TAREAS.
a) Responde estas preguntas con lo que dice el fragmento sobre Boris Johnson:
(i) Según la última encuesta de YouGov, ¿qué porcentaje de los ciudadanos quiere que Johnson dimita?
(ii) ¿En cuántas ocasiones aseguró el primer ministro que en Downing Street se cumplieron las reglas y recomendaciones?
(iii) ¿Cuántos invitados hubo en la fiesta del 20 de mayo en el jardín de Downing Street?
b) Enumera todos los porcentajes de la encuesta de YouGov que aparecen en el fragmento sobre Boris Johnson. Indica junto a cada uno lo que mide.
c) En el fragmento sobre Boris Johnson, reescribe en forma de lista el párrafo que empieza con "Muchos diputados conservadores habían reclamado". Conserva sus datos principales.

FRAGMENTO.
_ _ _

Boris Johnson nunca ha sido un parlamentario brillante, pero ha conseguido sobrevivir a sesiones de tensión en la Cámara de los Comunes gracias a sus bromas y a un cierto histrionismo jaleado por la bancada conservadora. Hasta este miércoles. El primer ministro del Reino Unido se enfrentaba a la comparecencia más dura de las que ha tenido que hacer en Westminster. El escándalo de las fiestas prohibidas en Downing Street, mientras todo el país sufría un severo confinamiento por la pandemia, ha destrozado con una rapidez de vértigo la reducida credibilidad que podía aún mantener el político conservador. Un 56% de los ciudadanos, según la última encuesta de YouGov, quiere que Johnson dimita. Pero lo que resulta mucho más grave y revelador, según esa misma encuesta, es que un 34% de los miembros del Partido Conservador creen que su líder debería echarse a un lado y dejar que otra persona tomara las riendas de la formación. Un 38% de ellos considera que, como primer ministro, no ha desempeñado bien su trabajo.

Muchos diputados conservadores habían reclamado, en las horas previas a la comparecencia de Johnson en la sesión de control de la Cámara de los Comunes, que el primer ministro pidiera disculpas de un modo claro y contundente por todo lo sucedido, si no quería evitar una rebelión en las filas de su grupo parlamentario. Aunque ni siquiera una disculpa puede bastar para enmendar una cadena de presuntas mentiras que ha precipitado el desastre. Hasta en cinco ocasiones el primer ministro ha asegurado que se cumplieron en Downing Street las reglas y recomendaciones, en materia de restricciones sociales, impuestas por su propio Gobierno para hacer frente a la pandemia. Y ahora es más que evidente, por las declaraciones de varios testigos, que Johnson y su entonces novia, Carrie Symonds, participaron el 20 de mayo pasado en una fiesta en el jardín de Downing Street en la que hubo más de 40 invitados, con alcohol, comida y ganas de juerga. Justo en un momento en el que al resto de los británicos se les prohibía que más de dos personas de domicilios distintos pudieran juntarse en exteriores.

_ _ _

(Datos recopilados)

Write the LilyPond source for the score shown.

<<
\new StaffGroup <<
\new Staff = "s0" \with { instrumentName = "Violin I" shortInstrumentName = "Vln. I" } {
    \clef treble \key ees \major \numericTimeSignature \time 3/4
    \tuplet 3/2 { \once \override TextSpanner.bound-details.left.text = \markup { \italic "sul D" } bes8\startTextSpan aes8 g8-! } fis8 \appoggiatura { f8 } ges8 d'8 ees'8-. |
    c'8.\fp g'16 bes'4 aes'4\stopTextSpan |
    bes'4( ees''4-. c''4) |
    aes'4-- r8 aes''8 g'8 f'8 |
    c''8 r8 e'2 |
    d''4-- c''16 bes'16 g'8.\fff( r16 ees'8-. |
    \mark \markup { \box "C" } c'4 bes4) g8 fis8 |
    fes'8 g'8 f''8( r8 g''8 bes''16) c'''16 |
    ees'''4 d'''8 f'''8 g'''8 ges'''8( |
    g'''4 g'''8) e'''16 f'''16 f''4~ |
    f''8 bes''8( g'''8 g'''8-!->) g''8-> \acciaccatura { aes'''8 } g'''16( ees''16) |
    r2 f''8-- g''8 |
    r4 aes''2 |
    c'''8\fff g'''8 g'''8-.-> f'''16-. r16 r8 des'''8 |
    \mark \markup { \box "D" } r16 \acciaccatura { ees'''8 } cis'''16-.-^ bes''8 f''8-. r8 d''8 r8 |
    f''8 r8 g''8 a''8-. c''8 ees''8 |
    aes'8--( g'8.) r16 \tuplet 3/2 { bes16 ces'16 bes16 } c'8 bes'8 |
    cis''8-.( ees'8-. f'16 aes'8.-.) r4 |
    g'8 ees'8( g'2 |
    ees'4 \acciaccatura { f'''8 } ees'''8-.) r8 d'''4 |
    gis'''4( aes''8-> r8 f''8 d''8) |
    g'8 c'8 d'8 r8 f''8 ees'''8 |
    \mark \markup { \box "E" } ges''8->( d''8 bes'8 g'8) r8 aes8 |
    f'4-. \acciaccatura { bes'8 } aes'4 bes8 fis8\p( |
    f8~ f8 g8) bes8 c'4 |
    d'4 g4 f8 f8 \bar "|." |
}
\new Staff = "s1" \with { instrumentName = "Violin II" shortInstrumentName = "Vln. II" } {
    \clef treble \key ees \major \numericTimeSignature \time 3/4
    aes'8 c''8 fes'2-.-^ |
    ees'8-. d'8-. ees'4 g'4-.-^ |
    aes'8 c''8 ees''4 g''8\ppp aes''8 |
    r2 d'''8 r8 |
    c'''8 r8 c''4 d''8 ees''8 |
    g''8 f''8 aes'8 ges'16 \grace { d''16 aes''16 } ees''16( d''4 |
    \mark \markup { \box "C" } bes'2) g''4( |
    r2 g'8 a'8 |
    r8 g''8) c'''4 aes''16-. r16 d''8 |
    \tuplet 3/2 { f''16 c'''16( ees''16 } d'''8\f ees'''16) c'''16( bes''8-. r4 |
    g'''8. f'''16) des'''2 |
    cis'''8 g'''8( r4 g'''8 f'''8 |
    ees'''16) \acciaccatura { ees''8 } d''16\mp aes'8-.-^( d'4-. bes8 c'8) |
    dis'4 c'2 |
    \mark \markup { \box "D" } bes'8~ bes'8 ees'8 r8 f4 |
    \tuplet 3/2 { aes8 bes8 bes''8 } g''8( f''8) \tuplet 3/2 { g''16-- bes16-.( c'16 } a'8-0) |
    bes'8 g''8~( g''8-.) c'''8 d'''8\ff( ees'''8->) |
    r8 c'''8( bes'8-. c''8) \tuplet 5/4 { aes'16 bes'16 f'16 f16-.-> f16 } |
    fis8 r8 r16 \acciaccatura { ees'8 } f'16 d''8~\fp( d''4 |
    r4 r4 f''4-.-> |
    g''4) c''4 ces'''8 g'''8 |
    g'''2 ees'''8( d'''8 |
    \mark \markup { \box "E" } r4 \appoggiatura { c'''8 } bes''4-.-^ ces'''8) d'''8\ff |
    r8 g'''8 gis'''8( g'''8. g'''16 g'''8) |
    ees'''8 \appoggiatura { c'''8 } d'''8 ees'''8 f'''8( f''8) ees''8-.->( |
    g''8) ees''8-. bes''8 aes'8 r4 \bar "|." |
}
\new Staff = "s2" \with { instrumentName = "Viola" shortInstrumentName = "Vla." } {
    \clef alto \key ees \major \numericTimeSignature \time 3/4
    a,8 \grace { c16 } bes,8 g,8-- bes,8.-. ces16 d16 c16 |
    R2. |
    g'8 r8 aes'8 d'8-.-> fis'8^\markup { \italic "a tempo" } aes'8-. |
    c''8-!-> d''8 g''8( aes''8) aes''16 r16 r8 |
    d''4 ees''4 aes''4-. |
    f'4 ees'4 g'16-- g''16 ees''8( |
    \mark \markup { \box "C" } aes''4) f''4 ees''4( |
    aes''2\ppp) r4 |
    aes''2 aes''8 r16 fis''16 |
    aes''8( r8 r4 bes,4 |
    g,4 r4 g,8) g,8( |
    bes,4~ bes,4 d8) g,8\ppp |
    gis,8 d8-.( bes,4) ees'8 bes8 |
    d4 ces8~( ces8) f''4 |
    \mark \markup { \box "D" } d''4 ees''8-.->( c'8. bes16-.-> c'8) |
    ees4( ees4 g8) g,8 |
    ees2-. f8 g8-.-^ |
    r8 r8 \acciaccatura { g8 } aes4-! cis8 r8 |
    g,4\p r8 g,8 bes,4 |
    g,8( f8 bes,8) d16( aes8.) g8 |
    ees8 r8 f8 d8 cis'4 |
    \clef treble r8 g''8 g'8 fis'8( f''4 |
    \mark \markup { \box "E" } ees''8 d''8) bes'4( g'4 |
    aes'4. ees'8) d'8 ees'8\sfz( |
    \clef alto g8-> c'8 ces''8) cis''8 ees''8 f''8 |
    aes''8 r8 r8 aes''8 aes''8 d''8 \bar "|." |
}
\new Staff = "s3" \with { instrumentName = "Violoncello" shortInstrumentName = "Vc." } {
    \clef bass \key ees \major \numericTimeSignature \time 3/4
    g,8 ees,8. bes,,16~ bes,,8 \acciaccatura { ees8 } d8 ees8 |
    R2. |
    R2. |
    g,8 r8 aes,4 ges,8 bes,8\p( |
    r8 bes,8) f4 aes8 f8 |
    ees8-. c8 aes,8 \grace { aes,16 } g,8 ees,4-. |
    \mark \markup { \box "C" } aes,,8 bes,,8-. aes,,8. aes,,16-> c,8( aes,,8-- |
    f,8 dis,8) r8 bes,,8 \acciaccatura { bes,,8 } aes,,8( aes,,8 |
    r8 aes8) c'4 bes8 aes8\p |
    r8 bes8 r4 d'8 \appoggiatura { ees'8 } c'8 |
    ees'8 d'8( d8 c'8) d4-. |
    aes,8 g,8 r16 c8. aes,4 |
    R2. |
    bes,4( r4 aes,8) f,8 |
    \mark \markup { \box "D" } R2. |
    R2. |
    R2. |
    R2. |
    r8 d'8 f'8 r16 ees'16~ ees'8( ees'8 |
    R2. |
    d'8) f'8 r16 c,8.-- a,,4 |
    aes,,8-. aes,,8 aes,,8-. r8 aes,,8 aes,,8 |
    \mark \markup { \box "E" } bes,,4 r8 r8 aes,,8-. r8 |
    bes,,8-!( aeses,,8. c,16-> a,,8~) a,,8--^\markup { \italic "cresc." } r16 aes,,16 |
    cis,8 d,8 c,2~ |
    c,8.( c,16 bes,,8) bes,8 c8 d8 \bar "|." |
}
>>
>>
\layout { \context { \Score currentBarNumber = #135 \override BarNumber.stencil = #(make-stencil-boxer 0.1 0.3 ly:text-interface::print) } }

_ _ _

RESPUESTAS.
a)
(i) Un 56% de los ciudadanos quiere que Johnson dimita.
(ii) Lo aseguró hasta en cinco ocasiones.
(iii) Hubo más de 40 invitados.

b)
- 56%: los ciudadanos que quieren que Johnson dimita.
- 34%: los miembros del Partido Conservador que creen que su líder debería echarse a un lado y dejar que otra persona tomara las riendas de la formación.
- 38%: los miembros del Partido Conservador que consideran que, como primer ministro, no ha desempeñado bien su trabajo.

c)
- Antes de la sesión de control en la Cámara de los Comunes, muchos diputados conservadores reclamaron que Johnson pidiera disculpas de un modo claro y contundente para evitar una rebelión en su grupo parlamentario.
- Ni siquiera una disculpa puede bastar para enmendar una cadena de presuntas mentiras.
- Hasta en cinco ocasiones, el primer ministro aseguró que en Downing Street se cumplieron las restricciones impuestas por su propio Gobierno frente a la pandemia.
- Según varios testigos, Johnson y su entonces novia, Carrie Symonds, participaron el 20 de mayo en una fiesta en el jardín de Downing Street.
- En esa fiesta hubo más de 40 invitados, alcohol y comida.
- En ese momento, al resto de los británicos se les prohibía que más de dos personas de domicilios distintos se juntaran en exteriores.